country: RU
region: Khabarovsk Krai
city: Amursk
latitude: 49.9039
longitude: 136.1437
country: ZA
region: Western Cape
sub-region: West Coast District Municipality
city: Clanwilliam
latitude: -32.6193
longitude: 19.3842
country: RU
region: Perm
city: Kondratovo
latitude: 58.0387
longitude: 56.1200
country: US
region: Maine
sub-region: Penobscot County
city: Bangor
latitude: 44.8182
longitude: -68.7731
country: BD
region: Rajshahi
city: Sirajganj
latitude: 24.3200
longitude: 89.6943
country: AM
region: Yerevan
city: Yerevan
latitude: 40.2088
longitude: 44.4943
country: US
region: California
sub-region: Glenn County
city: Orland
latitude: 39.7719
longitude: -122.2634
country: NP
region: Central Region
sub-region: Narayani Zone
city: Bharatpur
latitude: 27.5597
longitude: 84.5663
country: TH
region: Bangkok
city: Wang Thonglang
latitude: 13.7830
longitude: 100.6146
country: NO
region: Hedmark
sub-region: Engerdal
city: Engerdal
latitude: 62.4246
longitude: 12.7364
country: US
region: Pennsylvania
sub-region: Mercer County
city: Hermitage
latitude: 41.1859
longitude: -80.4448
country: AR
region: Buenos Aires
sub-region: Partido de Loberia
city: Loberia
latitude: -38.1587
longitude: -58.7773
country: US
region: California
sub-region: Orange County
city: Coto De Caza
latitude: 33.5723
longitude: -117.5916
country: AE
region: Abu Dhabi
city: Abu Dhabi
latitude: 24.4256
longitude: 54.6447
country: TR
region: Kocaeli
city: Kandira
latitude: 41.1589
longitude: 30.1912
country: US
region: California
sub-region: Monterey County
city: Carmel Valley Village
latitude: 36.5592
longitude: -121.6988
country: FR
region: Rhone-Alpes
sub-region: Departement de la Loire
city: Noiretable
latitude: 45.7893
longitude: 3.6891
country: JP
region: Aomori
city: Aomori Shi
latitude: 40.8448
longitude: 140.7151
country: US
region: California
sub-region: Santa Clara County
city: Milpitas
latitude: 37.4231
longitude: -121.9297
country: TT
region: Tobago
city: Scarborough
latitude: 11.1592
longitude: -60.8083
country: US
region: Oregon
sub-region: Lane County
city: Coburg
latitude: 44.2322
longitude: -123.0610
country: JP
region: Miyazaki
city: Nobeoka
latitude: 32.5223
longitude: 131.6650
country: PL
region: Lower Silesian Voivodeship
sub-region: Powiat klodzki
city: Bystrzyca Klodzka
----------
Description of the task:
Reproduce word for word the lines that start with the one containing "city: Coto De Caza" and run through the final line, including both.

Final answer:
city: Coto De Caza
latitude: 33.5723
longitude: -117.5916
country: AE
region: Abu Dhabi
city: Abu Dhabi
latitude: 24.4256
longitude: 54.6447
country: TR
region: Kocaeli
city: Kandira
latitude: 41.1589
longitude: 30.1912
country: US
region: California
sub-region: Monterey County
city: Carmel Valley Village
latitude: 36.5592
longitude: -121.6988
country: FR
region: Rhone-Alpes
sub-region: Departement de la Loire
city: Noiretable
latitude: 45.7893
longitude: 3.6891
country: JP
region: Aomori
city: Aomori Shi
latitude: 40.8448
longitude: 140.7151
country: US
region: California
sub-region: Santa Clara County
city: Milpitas
latitude: 37.4231
longitude: -121.9297
country: TT
region: Tobago
city: Scarborough
latitude: 11.1592
longitude: -60.8083
country: US
region: Oregon
sub-region: Lane County
city: Coburg
latitude: 44.2322
longitude: -123.0610
country: JP
region: Miyazaki
city: Nobeoka
latitude: 32.5223
longitude: 131.6650
country: PL
region: Lower Silesian Voivodeship
sub-region: Powiat klodzki
city: Bystrzyca Klodzka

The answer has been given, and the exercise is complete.